The difference, Monk, is that a creationist already believes in creationism, so they aren't looking to read books (or even "learn" anything at all, most of the time), they're looking to convince the other side of their follies. And evolutionists are trying to do the same. So in such "debates" there is no real room for mind-expansion or enlightenment, because both sides are trying to convince the other side that they are wrong. That's why it's so important to understand the other side's arguement. If one side misunderstands the other, they will think that they are right and they have "won", whereas they haven't won, they just don't understand. The other side, of course, can't let them think that, so resorts to insults ;)
 
Good point wise. I dont think there is anyway I can "prove" creationism. I just believe. I try to look at the facts I have been given and "fit" it in with my beliefs. Also some of the "proofs" of evolutionism is either written in such a way that I cant understand it or just doesnt prove the point. In case you havent read and earlier post I made; I do believe in evolution within a species, I just dont believe in cross species evolution.
 
Gif Warrior said:
In case you havent read and earlier post I made; I do believe in evolution within a species, I just dont believe in cross species evolution.
And how do you define a species?
 
Basically, a group that can breed within itself if that makes sense.
 
A group that can breed within itself and produce viable offspring. Horses and donkeys can mate, but the mules they produce are sterile.
 
There you go keirador thanx for helping there.
 
Well the biological species concept doesn't always mean that they can't produce viable offspring only that there's significant barriers, you get two groups of animals that can produce viable offspring when forced to mate in a lab but in the wild have nothing to do with each other it's acceptable to call them seperate species. Other times viable offspring can occur but it is rare, there has been recorded instances of verile mules, but the rarity of such occurance still makes both sides genetically isolated and worthy of the distinction as seperate species.
 
ummmm........ said:
I had a thread about this that was reasonably spam free.
Thank you.

There, Aphex Twin points out what I was going to ask Gif Warrior: If a species is a group of organisms who can produce fertile offspring, how can this classification be non-arbitrarily applied to organisms that reproduce asexually, which are incidentally the organisms that give us the best observations of evolution?
 
You don't even have to think of it as a species turning into another. It's a group of animals that through inbreeding (or just ONE viable unicellular creature) that/which develops up to a point where one would classify it as distinct from other groups of creatures. ToE is about the change and not the names we give it. It's this point exactly that evo debaters should press: that the distinction between micro evolution and macro evolution is just as arbitrary as the biologic definition of species. The diference being that for evolution to hold a species can be defined however arbitrary, but for the creationist rebuttal to hold there has to be a clear disctinction between micro and macro evlution.
 
I think the reason it's an interesting question is becasue it brings into sharp relief the issue of how one type of organism can arise from another. To me, this only makes sense with the kind of geographic separation mentioned in the other thread.
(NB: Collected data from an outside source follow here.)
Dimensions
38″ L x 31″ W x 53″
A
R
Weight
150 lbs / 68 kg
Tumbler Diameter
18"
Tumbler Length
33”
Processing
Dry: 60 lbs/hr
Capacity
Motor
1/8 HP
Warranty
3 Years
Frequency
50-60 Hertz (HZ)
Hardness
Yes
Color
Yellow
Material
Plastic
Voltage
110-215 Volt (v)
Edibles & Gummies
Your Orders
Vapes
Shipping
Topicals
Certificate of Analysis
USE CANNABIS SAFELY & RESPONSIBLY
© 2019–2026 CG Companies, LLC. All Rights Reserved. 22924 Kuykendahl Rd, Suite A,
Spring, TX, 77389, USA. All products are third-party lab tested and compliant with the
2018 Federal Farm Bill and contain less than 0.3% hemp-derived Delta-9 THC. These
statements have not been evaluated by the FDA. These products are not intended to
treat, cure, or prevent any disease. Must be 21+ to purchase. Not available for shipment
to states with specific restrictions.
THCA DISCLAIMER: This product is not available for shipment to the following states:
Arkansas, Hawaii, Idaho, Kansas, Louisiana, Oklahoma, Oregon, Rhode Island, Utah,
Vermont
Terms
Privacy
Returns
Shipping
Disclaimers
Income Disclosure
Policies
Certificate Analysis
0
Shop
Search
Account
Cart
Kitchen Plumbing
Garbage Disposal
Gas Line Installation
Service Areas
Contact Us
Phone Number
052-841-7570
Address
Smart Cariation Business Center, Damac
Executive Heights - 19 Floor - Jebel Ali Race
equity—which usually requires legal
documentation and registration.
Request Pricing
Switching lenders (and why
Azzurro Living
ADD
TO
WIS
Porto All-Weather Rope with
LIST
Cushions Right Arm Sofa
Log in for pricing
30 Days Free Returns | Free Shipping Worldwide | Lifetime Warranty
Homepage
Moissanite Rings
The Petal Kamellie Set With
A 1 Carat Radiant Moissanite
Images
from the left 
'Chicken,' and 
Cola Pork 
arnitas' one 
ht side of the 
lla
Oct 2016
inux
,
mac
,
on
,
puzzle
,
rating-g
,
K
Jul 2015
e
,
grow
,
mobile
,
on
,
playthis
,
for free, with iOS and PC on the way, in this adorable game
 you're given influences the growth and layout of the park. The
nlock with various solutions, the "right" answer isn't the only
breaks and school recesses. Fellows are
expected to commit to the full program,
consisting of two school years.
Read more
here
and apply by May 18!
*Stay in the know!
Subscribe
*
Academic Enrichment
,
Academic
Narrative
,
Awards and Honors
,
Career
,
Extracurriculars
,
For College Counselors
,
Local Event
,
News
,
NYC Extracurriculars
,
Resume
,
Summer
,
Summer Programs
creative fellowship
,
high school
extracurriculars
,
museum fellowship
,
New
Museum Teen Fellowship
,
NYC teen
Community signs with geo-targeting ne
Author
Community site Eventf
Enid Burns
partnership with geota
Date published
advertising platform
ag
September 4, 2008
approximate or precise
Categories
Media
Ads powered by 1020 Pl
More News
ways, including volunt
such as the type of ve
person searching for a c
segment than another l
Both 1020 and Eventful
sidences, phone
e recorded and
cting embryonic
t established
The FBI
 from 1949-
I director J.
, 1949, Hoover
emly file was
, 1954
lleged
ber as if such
Otherwise, it seems you'd need several organisms to change in all the same way at the same time (so they could pass on the change), or the one organism that changed would just get assimilated back into the pool.

BTW, the question of whether evolution is "real" or not isn't very interesting to me. It's much more interesting to ask "if it exists, how does it work?" just as it's more interesting to ask "if god exists, why (X)" than it is to ask "does god exist?"